Corvus Managing Director Gary Flocco is already reaching out to area residents to ask whether they are interested in selling their homes so the redevelopment plan can move forward.
Cotter, however said the developer did not initiate the research process that ultimately led to the redevelopment plan.
The Jersey City Council, which must still approve the redevelopment plan, is currently scheduled to consider it at its meeting on Aug. 10.
Residents still nervous
Eminent domain is not currently part of the plan. Flocco, who attended Thursday’s meeting and who addressed several questions from residents said, “I’m not looking to throw people out of their homes.”
He said he would try to negotiate fair sale prices for homes with people who are willing to sell and would make every attempt to work around owners who do not want to sell their properties.
However, Cotter said an approved redevelopment plan can always be amended later and there is no way residents can know whether the City Council will choose to amend the plan at some time in the future to include eminent domain.
One resident, Esther Wintner, asked Flocco if he would be willing to put a commitment in writing that he would not push people out of their homes through the use of eminent domain; he said he would not be willing to make such a commitment.
Toward the end of the meeting one McGinley Square property owner, Theresa Samson, said this is the third time her family has faced the possibility of eminent domain in Jersey City. On two previous occasions – in 1999 and again in 2009 – her family’s property was lost to eminent domain.

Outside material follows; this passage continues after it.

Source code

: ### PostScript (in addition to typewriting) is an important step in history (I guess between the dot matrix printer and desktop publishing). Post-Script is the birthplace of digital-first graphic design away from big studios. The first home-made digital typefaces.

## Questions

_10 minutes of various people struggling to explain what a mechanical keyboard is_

After the meeting, Bruno Folcarelli, who owns two properties in the affected area, said he isn’t opposed to selling to the developer – but only at the right price. Folcarelli said he owns both the home he lives in, plus a five-family rental property which he plans to use for income after he retires. Any sale price, he said, must take into account the loss of future income from his rentals, otherwise the deal will be a loss for him.
Residents have organized a meeting for this Tuesday, July 26 at Old Bergen Church with a representative from the Castle Coalition, a nonprofit that educates property owners about eminent domain. The meeting is scheduled for 6:30 p.m.